Should You Caulk Around Your Toilet?

To caulk or not to caulk around your toilet is one area even plumbers disagree on. Those who oppose it say it is easier to notice when your toilet leaks.

Should you caulk around tour toilet, then? The best way to go about it is to caulk around the toilet and only leave a small opening at the back of the toilet. This way, you can notice any toilet leaks, and it is already hard to caulk the back of the toilet.

A caulked toilet is easier to clean and also prevents the toilet from rocking/wobbling. If a toilet is not caulked, spilled urine will flow and dry up below the toilet, leaving a foul smell. This is even worse when the toilet has been shimmed. Find more on this topic here.


A toilet that smells like sewer gases or urine can significantly compromise the joy of being at home.

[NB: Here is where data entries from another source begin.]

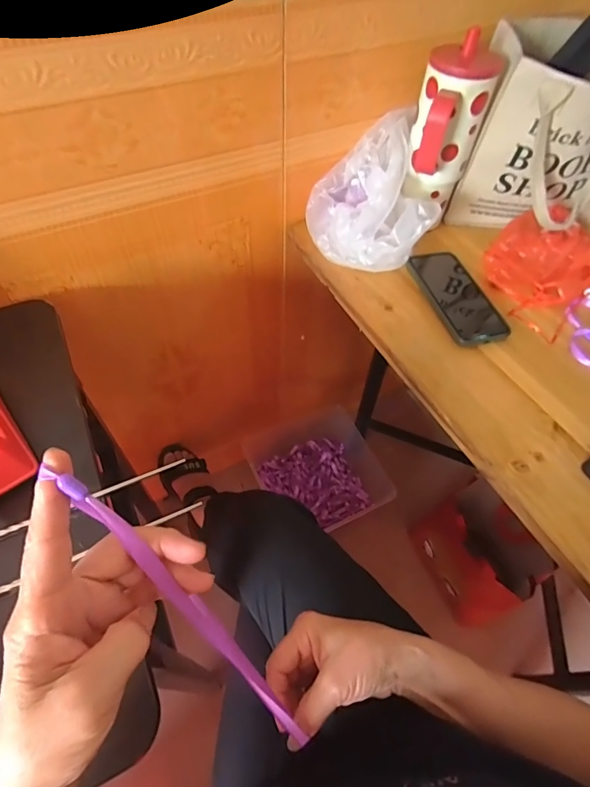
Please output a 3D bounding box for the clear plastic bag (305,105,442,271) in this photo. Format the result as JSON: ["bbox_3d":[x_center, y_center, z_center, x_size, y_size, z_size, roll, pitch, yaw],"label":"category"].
[{"bbox_3d":[0.102,-0.267,0.591,0.151,0.115,0.225,-8,56,-7],"label":"clear plastic bag"}]

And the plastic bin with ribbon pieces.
[{"bbox_3d":[0.051,0.208,1.145,0.302,0.124,0.303,-19,58,-14],"label":"plastic bin with ribbon pieces"}]

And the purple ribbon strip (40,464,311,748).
[{"bbox_3d":[-0.061,0.145,0.275,0.012,0.246,0.017,-42,29,-28],"label":"purple ribbon strip"}]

Home is where you go to relax after a long day at work. If it, however, turns out to be a place where sewer gas and urine smells reign strong, it stops being a home.


1. Why does my toilet smell even after cleaning it?

Two things: The toilet wax ring might not seal properly, which means sewer gases are coming out to your bathroom, or the toilet drain/vent stuck are clogged, making the sewer gases back up through your toilet or bathtub drain.

2. Why does my Toilet P-trap smell?

A toilet P-trap is the U-shaped part at the bottom of the toilet. It retains a small amount of water, preventing sewer gases from entering the bathroom. If the toilet drainpipe is clogged, sewer gases will force through the P-trap, and you might notice your toilet bubbling/gurgling.

The water can also dry up if the toilet has not been used for a while. Sewer gases will start moving up to your bathroom through the P-trap resulting in a foul smell.

3. Why does my toilet smell like rotten eggs?

A rotten egg smell in a toilet is an indicative sign of the presence of hydrogen sulfide. The hydrogen sulfide gas is a result of bacteria growing in drains. Therefore, a clogged toilet drainpipe is a perfect environment for the bacteria to multiply and hence the smell of rotten eggs.